Early NASA training was a pretty perilous endeavor, as NASA technician, Jim LeBlanc, found out when the saliva on his tongue started bubbling.
“Therefore, as we set sail, we ask God’s blessing on the most hazardous and dangerous and greatest adventure on which man has ever embarked.” – President John F. Kennedy.
When we think of NASA astronauts in training, we imagine that whilst the routines and the operations are likely to be strenuous, the safety procedures in place would protect the astronaut from any real harm, right?
Whilst that maybe true, these safety procedures had to be learned through trial and error, and the original space pioneers were guinea pigs in testing where the scientists didn’t always know what would happen. For instance, we knew that space has very little pressure as it is a vacuum of sorts, but we didn’t exactly know what would happen to someone in a depressurized environment as, well, it had never happened before.

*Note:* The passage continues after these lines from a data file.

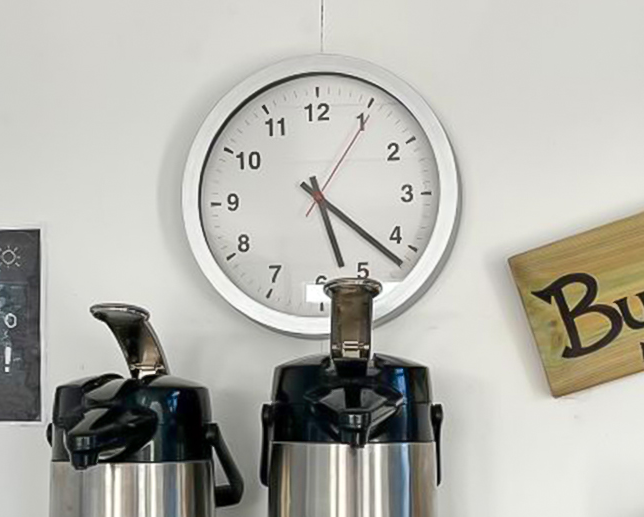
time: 5:21
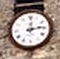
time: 12:13
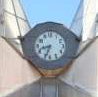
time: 8:33
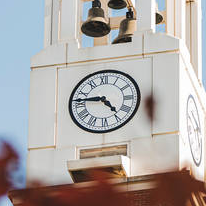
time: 4:46
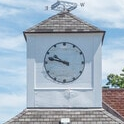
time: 9:47
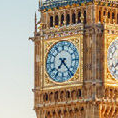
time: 7:23
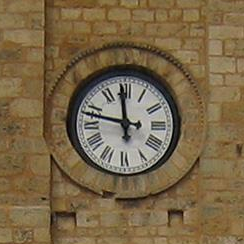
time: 11:47
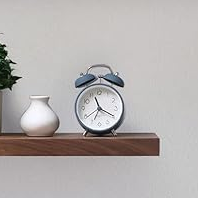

On December 14th, 1966, Jim LeBlanc was a spacesuit technician working for NASA. He was testing a new suit design that was thought to be far safer when something went really wrong. He was monitored the entire time, when he walked into a chamber which was then depressurized. The tube delivering oxygen to his suit malfunctioned and Jim immediately felt the full effects. He lost balance, coordination and even felt the saliva on his tongue start to bubble. The supervisor, Cliff Hess, explained:
“Essentially, he had no pressure on the outside of his body and that’s a very unusual case to get. There’s very little in the space medical literature about what happens when you have that. There’s a lot of conjecture that your fluids will boil.”
Luckily they managed to get Jim out in time, but only after he’d lost consciousness. He recalled his experiences after the event:
“As I stumbled backwards, I could feel the saliva on my tongue starting to bubble just before I went unconscious and that’s the last thing I remember.”